Pouring the actual content into a new container seems like a definite winner to me.

Hi,

Firstly, great blog and great posts!
Secondly, I think there is a lot of potential for emulation for things such as databases and other complicated digital objects. Furthermore I think that ought not be that difficult. Virtual machine software products like virtualbox let users install any version of windows, mac os, linux, dos etc and run other software on top of that from within most current desktop environments.

Admittedly maintaining an understanding of the products involved and the various dependencies amongst the particular software tools will be a challenge, but not an insurmountable one. After all, thats what user manuals and software libraries are for!

Thanks again,

Euan Cochrane

Isn't the environment, not just the functionality of whatever worked in that environment, something that you would want to preserve as well?

Migration may be ok for standalone objects like text documents, images, video etc. but it presents all sorts of conceptual problems for more complex types of data. I am involved with a large national web-archiving project and it's hard to see how one could possibly migrate such an archive en-masse. Individual embedded objects could be migrated but what about the structure, layout, and functionality of whole pages and sites? What you're talking about is taking a page written when, say, IE6 was the most common browser and migrating it so that users of IE8 or Firefox3.5 will somehow have the same "user-experience" as the original audience. That's going to be very tricky.
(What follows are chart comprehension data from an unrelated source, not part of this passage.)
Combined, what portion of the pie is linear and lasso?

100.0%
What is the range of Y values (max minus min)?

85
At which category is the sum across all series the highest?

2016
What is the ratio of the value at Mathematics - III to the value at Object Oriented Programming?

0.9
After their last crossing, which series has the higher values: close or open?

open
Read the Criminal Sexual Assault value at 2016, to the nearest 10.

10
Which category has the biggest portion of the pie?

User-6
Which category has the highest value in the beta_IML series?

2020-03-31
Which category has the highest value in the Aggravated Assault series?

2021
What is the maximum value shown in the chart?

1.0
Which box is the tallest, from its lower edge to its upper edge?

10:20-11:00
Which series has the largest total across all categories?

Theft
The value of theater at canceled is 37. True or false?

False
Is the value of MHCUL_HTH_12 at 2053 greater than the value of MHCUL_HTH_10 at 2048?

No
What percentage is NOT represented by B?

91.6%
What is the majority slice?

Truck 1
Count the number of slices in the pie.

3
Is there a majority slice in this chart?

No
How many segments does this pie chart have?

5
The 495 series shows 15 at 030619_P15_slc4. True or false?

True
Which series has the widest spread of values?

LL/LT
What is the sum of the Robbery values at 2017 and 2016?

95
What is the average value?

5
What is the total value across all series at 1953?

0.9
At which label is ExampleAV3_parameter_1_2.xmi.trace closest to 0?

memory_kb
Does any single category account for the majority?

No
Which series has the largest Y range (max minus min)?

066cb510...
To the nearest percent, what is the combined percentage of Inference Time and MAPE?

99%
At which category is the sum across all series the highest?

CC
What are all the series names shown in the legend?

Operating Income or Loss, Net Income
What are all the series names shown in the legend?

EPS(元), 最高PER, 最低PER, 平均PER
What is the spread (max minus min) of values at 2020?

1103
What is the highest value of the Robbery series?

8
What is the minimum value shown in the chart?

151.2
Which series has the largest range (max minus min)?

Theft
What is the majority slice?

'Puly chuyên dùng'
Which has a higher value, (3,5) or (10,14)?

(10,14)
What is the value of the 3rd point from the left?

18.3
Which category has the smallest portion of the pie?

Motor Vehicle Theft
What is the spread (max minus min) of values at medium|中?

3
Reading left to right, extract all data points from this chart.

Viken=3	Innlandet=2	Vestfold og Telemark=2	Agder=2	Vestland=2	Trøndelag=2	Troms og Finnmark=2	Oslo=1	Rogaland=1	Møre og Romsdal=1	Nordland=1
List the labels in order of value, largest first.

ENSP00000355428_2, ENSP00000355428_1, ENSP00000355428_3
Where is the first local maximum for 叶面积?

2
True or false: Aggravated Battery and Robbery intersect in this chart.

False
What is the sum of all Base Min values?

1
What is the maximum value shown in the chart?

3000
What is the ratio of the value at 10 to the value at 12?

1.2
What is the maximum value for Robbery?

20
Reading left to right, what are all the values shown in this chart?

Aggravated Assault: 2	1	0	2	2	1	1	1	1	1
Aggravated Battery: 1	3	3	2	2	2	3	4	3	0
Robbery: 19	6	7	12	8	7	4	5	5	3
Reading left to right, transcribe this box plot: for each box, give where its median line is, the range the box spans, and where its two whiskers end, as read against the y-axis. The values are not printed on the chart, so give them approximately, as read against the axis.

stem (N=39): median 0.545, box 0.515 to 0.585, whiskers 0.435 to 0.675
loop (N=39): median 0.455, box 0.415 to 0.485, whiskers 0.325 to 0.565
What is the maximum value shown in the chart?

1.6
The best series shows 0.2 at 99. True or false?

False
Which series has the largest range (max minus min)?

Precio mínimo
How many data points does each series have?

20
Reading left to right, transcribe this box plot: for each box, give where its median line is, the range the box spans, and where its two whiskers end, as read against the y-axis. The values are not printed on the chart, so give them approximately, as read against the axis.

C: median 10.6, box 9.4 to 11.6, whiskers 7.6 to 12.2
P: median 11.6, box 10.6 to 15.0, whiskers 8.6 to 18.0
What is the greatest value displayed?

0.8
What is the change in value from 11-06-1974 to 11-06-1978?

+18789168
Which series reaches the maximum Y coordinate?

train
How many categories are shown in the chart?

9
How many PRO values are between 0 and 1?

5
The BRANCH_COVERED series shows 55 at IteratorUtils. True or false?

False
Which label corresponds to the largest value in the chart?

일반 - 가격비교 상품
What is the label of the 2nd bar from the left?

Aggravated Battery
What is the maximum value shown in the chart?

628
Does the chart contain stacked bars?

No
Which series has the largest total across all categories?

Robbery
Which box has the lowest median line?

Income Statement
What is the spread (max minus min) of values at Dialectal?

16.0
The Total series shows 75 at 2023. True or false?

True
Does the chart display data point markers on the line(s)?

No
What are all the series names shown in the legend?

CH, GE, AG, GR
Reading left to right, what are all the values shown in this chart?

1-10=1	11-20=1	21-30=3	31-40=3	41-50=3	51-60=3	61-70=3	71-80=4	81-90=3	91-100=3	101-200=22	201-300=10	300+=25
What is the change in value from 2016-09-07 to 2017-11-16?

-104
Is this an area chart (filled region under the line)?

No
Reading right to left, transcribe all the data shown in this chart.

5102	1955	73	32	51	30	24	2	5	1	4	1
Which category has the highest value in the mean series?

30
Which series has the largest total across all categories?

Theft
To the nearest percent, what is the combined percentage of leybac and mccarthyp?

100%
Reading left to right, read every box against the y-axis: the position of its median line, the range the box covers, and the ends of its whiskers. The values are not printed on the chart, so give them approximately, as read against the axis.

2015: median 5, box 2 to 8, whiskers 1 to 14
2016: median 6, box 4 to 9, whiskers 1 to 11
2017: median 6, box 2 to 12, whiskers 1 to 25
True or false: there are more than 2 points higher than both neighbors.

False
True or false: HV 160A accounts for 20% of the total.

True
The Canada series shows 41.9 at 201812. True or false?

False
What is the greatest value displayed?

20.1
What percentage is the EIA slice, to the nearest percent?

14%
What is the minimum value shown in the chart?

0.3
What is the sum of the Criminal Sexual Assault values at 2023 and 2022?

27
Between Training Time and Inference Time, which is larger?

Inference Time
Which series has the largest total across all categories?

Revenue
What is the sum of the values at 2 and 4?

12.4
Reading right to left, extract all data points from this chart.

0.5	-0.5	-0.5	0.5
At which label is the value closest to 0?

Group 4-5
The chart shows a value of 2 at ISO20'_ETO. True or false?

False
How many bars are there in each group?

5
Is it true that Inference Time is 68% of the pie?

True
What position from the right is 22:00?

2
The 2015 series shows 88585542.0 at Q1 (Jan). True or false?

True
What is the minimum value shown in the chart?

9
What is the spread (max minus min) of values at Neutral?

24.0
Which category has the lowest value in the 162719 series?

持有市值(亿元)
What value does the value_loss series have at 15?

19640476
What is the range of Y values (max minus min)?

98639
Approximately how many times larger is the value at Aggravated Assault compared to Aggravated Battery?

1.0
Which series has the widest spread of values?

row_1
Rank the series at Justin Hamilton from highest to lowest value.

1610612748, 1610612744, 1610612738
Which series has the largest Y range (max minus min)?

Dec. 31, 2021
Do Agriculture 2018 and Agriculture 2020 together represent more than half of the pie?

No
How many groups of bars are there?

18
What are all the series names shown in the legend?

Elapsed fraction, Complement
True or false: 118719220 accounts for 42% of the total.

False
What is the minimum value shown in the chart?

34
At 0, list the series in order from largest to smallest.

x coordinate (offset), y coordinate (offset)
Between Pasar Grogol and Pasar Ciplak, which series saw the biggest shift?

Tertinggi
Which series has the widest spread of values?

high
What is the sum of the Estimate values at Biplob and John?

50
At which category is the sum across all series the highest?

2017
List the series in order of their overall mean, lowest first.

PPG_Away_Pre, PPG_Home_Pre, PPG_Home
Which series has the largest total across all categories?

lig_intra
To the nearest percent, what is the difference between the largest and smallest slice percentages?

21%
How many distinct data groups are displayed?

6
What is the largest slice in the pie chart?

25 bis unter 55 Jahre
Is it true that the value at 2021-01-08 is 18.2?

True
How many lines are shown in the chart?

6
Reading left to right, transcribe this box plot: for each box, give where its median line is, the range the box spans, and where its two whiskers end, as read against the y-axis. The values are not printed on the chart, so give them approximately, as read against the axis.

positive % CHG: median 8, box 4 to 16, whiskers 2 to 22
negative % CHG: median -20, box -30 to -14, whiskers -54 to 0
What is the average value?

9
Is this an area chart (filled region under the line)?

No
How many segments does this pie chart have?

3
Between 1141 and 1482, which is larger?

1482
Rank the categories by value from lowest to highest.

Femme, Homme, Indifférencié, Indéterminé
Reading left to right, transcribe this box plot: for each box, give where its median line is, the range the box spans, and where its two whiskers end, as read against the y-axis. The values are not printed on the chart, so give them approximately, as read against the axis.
Kyle, "sometimes" is the best answer I have. For a game that won't work otherwise? Absolutely. For a spreadsheet? I'd rather migrate the data to something more durable if possible.

Csrster, you're right; it's a difficult problem, and the example you give is perfectly apropos. When I'm faced with a website-archiving problem, I tend to go old-school: standardize the markup, staticize the site, and save it that way. Obviously, there are sites this technique won't work for! For many, however, it's an acceptable compromise, one that makes it unlikely the code will ever have to be touched again.

That's why it's smart to think about durability from the very beginning of a project. There's nothing preventing people from writing standards-compliant code and avoiding Flash and suchlike perishable techniques from the outset -- except not realizing the consequences.

Two comments: first, migration is needed less than you think (g see David Rosenthal's blog posts based on his CNI talk). Second, emulation in many contexts needs the original software to continue working. In particular, it needs to be licensed indefinitely. Not easy for many proprietary softwares, whose business model can depend on getting you to re-license what you had, and sometimes on making earlier versions not work....

By Chris Rusbridge (not verified) on 29 Sep 2009 #permalink

I have my reservations about Rosenthal, but in the main he is right (as you are). I don't fuss too terribly much about mainstream formats. Proprietary formats in instrument science hurt my heart, though.

Very good point about the licensing. One more danger of proprietary software and data formats!